-- Aim of the task --
Only one stretch of the listing below is wanted. Give it again exactly, from the line with "پایان راه مهدی رحمتی و خیبر" through the line with "آمار عجیب اولیسه در جام جهانی".
----- Data records
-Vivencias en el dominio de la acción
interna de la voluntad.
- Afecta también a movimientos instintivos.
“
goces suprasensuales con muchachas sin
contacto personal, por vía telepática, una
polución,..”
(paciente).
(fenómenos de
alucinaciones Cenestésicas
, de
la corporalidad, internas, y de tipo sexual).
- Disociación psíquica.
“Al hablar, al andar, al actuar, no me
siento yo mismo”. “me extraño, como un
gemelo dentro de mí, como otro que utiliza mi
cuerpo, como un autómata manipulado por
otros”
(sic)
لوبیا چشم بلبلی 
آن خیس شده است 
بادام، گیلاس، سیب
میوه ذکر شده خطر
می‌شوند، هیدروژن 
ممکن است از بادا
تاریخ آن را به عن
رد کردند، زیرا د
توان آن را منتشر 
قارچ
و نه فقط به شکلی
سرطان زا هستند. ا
----------
----- Data records
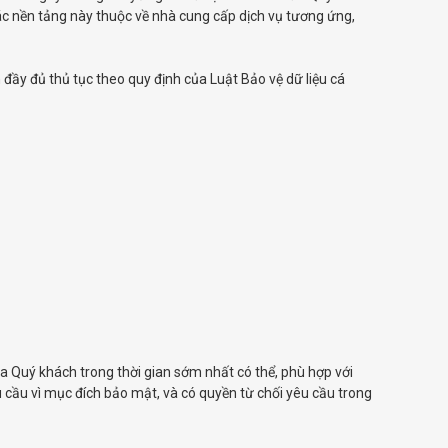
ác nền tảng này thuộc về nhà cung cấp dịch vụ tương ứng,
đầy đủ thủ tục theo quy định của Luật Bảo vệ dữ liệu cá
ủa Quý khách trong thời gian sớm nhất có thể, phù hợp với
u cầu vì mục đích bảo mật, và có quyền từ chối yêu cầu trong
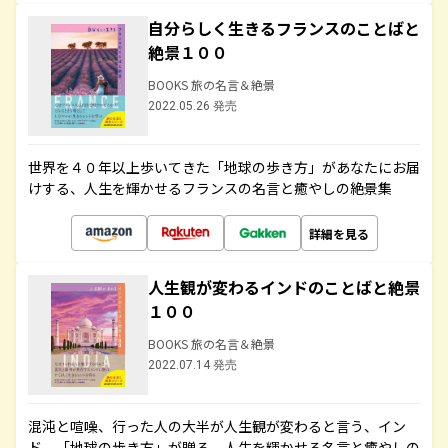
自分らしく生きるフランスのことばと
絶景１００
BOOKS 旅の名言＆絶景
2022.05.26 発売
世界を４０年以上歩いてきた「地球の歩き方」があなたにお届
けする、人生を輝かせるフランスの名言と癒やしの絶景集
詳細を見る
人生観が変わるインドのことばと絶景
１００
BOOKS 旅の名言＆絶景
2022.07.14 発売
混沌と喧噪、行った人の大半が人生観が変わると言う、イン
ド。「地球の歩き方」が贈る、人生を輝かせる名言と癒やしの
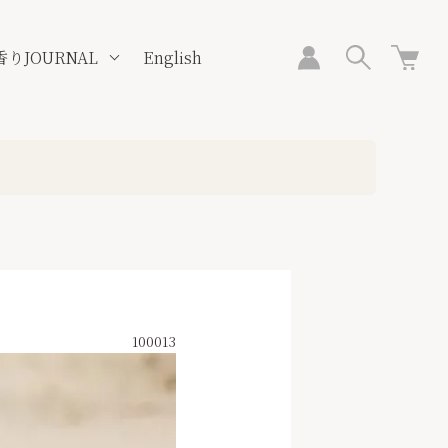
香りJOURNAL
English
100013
----------
----- Data records
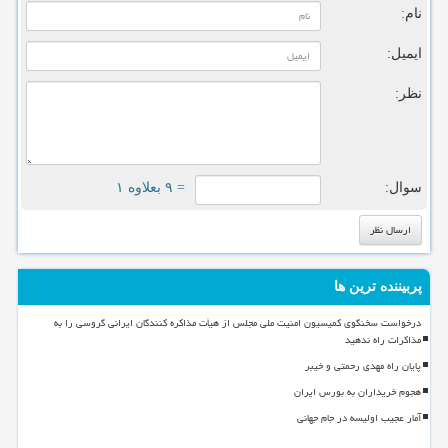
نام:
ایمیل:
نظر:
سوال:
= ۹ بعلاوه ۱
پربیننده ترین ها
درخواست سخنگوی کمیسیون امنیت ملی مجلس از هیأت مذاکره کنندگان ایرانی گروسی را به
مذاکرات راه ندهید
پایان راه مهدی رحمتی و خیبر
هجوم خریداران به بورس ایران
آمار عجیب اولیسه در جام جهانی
----------
-- Result of this exercise --
پایان راه مهدی رحمتی و خیبر
هجوم خریداران به بورس ایران
آمار عجیب اولیسه در جام جهانی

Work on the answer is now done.